A Young Player Keeping the Blues Flame Burning Bright

Long ago, when Music Maker was just getting off the ground, Guitar Gabriel told us that the blues was a spirit. It could never die.

We remember Gabe’s lesson every time we hear the music of Jontavious Willis. Jontavious was born 71 years after Gabe came to Earth, but in him, we find reassurance that the spirit of the blues, one that goes back more than 150 years into American history, is in no danger of fading away.

Jontavious grew up in the church in Greenville, Georgia, watching a man named Robert Parks bring down the spirit of the Lord through his guitar every Sunday, and the instrument always entranced Jontavious. He began to teach himself on Christmas Eve of 2010 when he got a guitar as a gift. For the first five years of his playing, he had no teachers.

“I would say I was pretty much self-taught from 2010 on up to 2015,” Jontavious told us in a recent conversation. “Everything I had learned to that point was just what I had taught myself.” He watched tutorials on YouTube, he said, but “I couldn’t ever understand what they were talking about, but I just knew. I just went out into it, just going into it, just diving right in. Didn’t know any of the technicalities and stuff. I just taught myself.”

“Yeah, they’re here. It’s a lot more of them than there’s ever been. I know a lot of them.” Jontavious Willis on young Black blues players

In search of more knowledge of the blues, Jontavious and his family visited Music Maker in 2015. At that time, he was only 19 years old.

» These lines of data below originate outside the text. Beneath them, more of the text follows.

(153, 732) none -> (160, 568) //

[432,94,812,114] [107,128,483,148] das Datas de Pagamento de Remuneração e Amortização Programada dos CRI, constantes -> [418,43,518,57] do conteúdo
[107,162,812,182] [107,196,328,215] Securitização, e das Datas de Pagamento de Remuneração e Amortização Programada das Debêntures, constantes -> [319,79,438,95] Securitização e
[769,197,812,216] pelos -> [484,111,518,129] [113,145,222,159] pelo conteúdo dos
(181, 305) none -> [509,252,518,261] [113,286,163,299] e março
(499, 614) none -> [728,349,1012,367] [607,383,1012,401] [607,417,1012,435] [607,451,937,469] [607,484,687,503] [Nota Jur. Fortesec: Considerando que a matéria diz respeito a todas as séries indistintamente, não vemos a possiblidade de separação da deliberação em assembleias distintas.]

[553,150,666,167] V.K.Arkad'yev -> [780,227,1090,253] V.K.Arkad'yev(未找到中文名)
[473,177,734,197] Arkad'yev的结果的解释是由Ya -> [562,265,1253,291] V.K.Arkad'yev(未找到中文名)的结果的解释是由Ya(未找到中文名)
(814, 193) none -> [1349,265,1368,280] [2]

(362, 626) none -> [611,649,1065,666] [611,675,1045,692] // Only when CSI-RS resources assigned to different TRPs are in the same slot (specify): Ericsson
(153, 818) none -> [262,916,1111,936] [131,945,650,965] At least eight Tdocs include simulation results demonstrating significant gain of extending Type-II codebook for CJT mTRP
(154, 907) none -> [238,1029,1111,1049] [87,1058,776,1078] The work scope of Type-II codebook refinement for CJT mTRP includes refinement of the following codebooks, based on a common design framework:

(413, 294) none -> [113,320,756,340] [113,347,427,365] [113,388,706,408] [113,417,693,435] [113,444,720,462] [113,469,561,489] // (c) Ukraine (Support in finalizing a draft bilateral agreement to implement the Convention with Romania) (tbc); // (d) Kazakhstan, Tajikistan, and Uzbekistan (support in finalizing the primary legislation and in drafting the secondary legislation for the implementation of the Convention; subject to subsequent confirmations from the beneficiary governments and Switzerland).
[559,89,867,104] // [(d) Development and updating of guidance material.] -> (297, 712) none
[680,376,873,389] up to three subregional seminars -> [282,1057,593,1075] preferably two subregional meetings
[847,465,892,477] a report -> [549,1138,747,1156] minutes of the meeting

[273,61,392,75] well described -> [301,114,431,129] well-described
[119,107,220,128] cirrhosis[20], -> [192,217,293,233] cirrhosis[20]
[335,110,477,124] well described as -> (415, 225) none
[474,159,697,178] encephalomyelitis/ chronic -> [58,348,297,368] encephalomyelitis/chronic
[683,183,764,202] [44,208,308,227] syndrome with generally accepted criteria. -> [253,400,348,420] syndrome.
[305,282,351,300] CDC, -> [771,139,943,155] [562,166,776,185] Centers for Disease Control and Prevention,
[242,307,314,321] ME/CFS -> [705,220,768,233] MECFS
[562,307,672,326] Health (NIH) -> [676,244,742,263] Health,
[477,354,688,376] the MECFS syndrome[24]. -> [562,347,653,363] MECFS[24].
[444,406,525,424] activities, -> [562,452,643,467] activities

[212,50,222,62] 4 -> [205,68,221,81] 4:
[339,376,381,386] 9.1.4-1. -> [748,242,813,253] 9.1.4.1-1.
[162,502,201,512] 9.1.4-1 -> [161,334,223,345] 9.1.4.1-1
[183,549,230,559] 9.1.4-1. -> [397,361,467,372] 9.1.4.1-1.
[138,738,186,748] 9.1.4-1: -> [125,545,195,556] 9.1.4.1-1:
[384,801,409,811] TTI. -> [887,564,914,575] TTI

Whenever a young person shows up at Music Maker with an interest in what we do, we always roll out the red carpet. But when Jontavious sat down to play for us, we were blown away. We sent Jontavious home with a box full of books and CDs. But more importantly, we sent two of our staffers to take Jontavious to visit two of our partner artists, the late Boo Hanks and the now-retired John Dee Holeman.

It was Jontavious’ first chance to sit at the feet of his predecessors and learn.

“Now, every set that I have, I play a song I got from Mr. John Dee, then I play a song I interpret from Mr. Boo Hanks,” Jontavious says. “They have influenced me more than they would ever know.”

Jontavious has assembled a group of young blues players, and he spreads their work far and wide via social media, sending the message that there are still many young Black players who want to become part of the blues tradition.

Jontavious Willis was born on May 9, 1996.